Отлично! спасибо большое!
А кстати есть он-лайн словари со сленгом? Или вы это слово из жизни знаете?


----------



## bibax

Я знаю это слово уже с детства, из фильма "В джазе только девушки" ("Někdo to rád horké").

 - IS THIS A PRIVATE *CLAMBAKE*?
 - YES, IT'S PRIVATE. GO AWAY.
 ...
 - HEY, HONEY, WHAT'S UP?
 - PARTY IN UPPER 7!
- HEY, THERE'S A *PARTY* IN UPPER 7. = *Na sedmičce je mejdan.* 

_Clambake_ (an informal party or gathering, especially a noisy and lively one) также значит _mejdan_. И как в России?


----------



## Enquiring Mind

elusive said:


> (...) А кстати есть он-лайн словари со сленгом? (...)

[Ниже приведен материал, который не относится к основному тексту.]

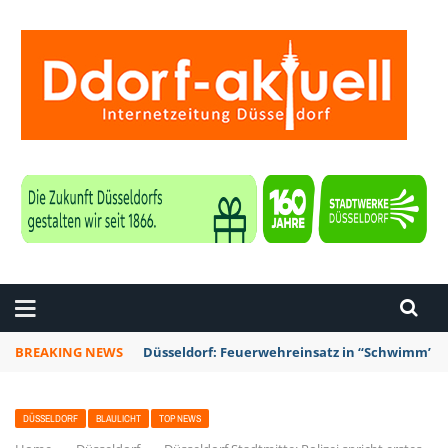
ZEITUNG DÜSSELDORF
BREAKING NEWS
Düsseldorf: Feuerwehreinsatz in “Schwimm’ in 
DÜSSELDORF
BLAULICHT
TOP NEWS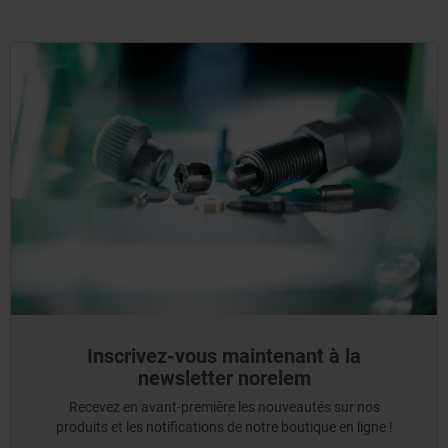
Inscrivez-vous maintenant à la
newsletter norelem
Recevez en avant-première les nouveautés sur nos
produits et les notifications de notre boutique en ligne !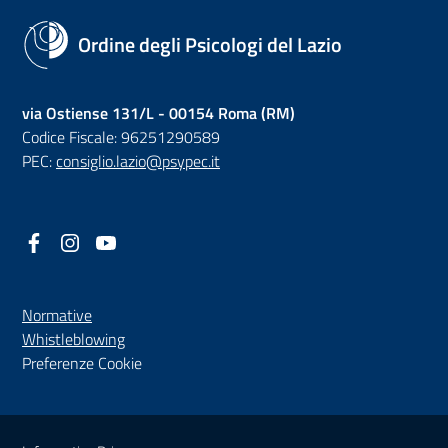
Ordine degli Psicologi del Lazio
via Ostiense 131/L - 00154 Roma (RM)
Codice Fiscale: 96251290589
PEC:
consiglio.lazio@psypec.it
Facebook
(nuova scheda - new tab)
Instagram
(nuova scheda - new tab)
YouTube
(nuova scheda - new tab)
Normative
(nuova scheda - new tab)
Whistleblowing
Preferenze Cookie
Sezione Link Utili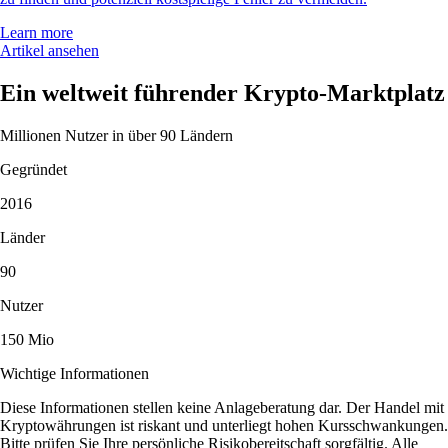
Learn more
Artikel ansehen
Ein weltweit führender Krypto-Marktplatz
Millionen Nutzer in über 90 Ländern
Gegründet
2016
Länder
90
Nutzer
150 Mio
Wichtige Informationen
Diese Informationen stellen keine Anlageberatung dar. Der Handel mit
Kryptowährungen ist riskant und unterliegt hohen Kursschwankungen.
Bitte prüfen Sie Ihre persönliche Risikobereitschaft sorgfältig. Alle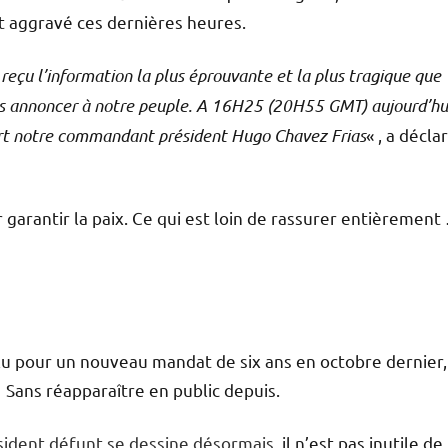
t aggravé ces dernières heures.
reçu l’information la plus éprouvante et la plus tragique que
ns annoncer à notre peuple. A 16H25 (20H55 GMT) aujourd’hu
rt notre commandant président Hugo Chavez Frias
« , a décla
garantir la paix. Ce qui est loin de rassurer entièrement
lu pour un nouveau mandat de six ans en octobre dernier,
Sans réapparaître en public depuis.
ésident défunt se dessine désormais
, il n’est pas inutile de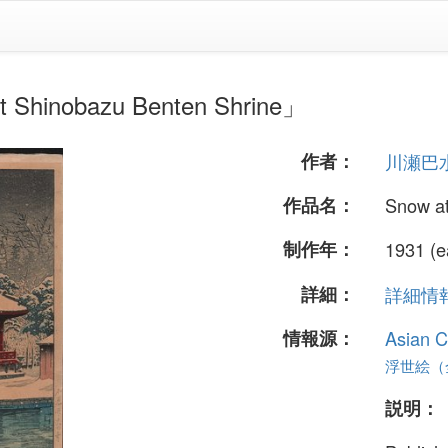
nobazu Benten Shrine」
作者：
川瀬巴
作品名：
Snow at
制作年：
1931 (ea
詳細：
詳細情報.
情報源：
Asian C
浮世絵（全
説明：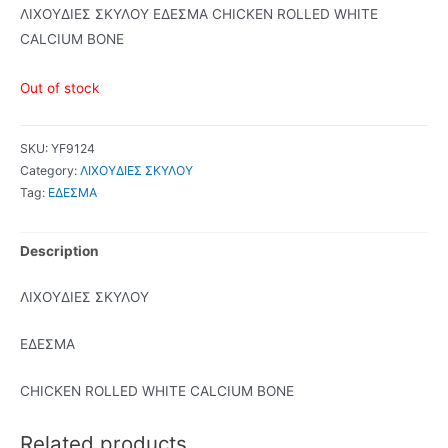
ΛΙΧΟΥΔΙΕΣ ΣΚΥΛΟΥ ΕΔΕΣΜΑ CHICKEN ROLLED WHITE
CALCIUM BONE
Out of stock
SKU:
YF9124
Category:
ΛΙΧΟΥΔΙΕΣ ΣΚΥΛΟΥ
Tag:
ΕΔΕΣΜΑ
Description
ΛΙΧΟΥΔΙΕΣ ΣΚΥΛΟΥ
ΕΔΕΣΜΑ
CHICKEN ROLLED WHITE CALCIUM BONE
Related products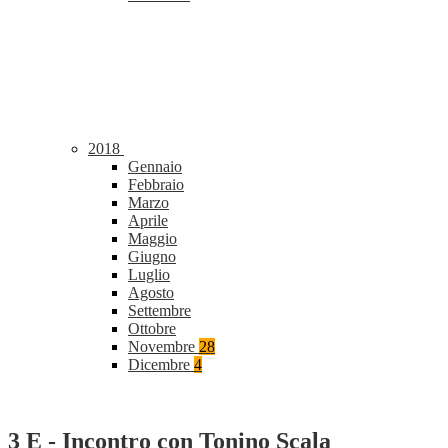
2018
Gennaio
Febbraio
Marzo
Aprile
Maggio
Giugno
Luglio
Agosto
Settembre
Ottobre
Novembre
28
Dicembre
4
3 E - Incontro con Tonino Scala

Загляните сюда - нормальный чешско-русский словарь (source: classes.ru)
_mejdan: вечеринка, пирушка, гулянка_

Ещё приходит на ум слово "тусовка" _разг.  1) Встреча развлекательного характера.  2) Неофициальная встреча. _(source: poiskslov.com)


----------



## elusive

Enquiring Mind said:


> Загляните сюда - нормальный чешско-русский словарь



Супер словарь! Наконец-то нашла перевод слова "furt", которое в речи слышала постоянно. Жаль только что там перевод однозначный, одной фразой, без вариаций. Но и еще парочку таинственных слов там было. Спасибо вам!



bibax said:


> Я знаю это слово уже с детства, из фильма "В джазе только девушки"



bibax, а можете посоветовать где поискать фильмы на чешском с субтитрами? (чешскими желательно)
Я из чешских "торрентов" знаю только uloz.to, но там не все есть. Например, не нашла там фильм "Nicostratos" ("Пеликан").


----------